::: MATERIALS PROVIDED :::

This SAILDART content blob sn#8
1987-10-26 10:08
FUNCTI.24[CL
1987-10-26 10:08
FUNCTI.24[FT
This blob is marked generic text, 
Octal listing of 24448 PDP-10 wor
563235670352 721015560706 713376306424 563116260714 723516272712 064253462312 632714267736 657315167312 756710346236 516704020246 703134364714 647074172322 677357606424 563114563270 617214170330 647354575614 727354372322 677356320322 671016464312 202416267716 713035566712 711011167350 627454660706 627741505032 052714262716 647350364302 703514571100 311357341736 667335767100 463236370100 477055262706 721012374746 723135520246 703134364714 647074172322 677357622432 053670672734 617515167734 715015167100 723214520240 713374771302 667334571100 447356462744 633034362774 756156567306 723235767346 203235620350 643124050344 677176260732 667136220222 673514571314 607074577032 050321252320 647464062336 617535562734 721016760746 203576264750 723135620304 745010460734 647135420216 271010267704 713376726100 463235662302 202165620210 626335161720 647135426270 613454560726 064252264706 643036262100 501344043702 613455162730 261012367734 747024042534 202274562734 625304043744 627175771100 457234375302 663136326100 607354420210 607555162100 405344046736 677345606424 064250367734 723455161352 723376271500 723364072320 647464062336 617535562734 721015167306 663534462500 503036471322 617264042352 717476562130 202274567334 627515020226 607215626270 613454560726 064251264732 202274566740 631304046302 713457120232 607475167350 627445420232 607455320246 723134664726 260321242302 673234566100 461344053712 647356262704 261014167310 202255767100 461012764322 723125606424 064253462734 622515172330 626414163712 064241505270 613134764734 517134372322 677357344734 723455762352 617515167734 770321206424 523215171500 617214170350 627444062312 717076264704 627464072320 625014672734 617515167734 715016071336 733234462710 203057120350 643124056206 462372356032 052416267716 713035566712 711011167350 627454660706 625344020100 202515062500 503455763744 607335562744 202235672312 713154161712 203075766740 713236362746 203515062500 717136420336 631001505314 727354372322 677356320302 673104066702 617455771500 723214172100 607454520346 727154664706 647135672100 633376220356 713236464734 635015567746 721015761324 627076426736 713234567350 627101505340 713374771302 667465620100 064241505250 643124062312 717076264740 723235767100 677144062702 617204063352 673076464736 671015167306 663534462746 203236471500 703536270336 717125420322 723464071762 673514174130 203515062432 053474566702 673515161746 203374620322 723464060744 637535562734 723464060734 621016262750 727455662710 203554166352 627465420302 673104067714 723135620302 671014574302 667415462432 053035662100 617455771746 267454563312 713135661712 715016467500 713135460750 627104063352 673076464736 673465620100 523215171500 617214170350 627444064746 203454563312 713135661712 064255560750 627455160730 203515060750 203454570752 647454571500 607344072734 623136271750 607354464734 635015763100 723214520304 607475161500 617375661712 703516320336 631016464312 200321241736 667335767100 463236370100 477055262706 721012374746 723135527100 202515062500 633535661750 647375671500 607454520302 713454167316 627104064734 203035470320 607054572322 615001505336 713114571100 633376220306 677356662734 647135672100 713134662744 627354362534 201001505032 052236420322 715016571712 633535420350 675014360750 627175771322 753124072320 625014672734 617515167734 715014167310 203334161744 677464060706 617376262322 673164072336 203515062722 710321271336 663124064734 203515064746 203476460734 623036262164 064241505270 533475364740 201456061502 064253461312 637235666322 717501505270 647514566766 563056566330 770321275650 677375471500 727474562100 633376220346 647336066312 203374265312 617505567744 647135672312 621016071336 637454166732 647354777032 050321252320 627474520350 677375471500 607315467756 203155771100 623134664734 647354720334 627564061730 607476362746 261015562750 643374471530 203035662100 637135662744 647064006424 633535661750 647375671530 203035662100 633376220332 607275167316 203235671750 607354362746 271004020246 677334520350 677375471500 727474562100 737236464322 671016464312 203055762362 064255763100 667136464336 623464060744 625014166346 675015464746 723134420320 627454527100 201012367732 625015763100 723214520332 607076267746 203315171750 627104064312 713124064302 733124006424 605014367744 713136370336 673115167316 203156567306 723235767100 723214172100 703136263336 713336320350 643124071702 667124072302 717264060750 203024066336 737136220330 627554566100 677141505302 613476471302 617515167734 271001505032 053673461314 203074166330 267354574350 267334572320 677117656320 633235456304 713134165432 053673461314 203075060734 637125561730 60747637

:::

List each line above that contains the string "blob", treating uppercase and lowercase letters as distinct.

This SAILDART content blob sn#8
This blob is marked generic text, 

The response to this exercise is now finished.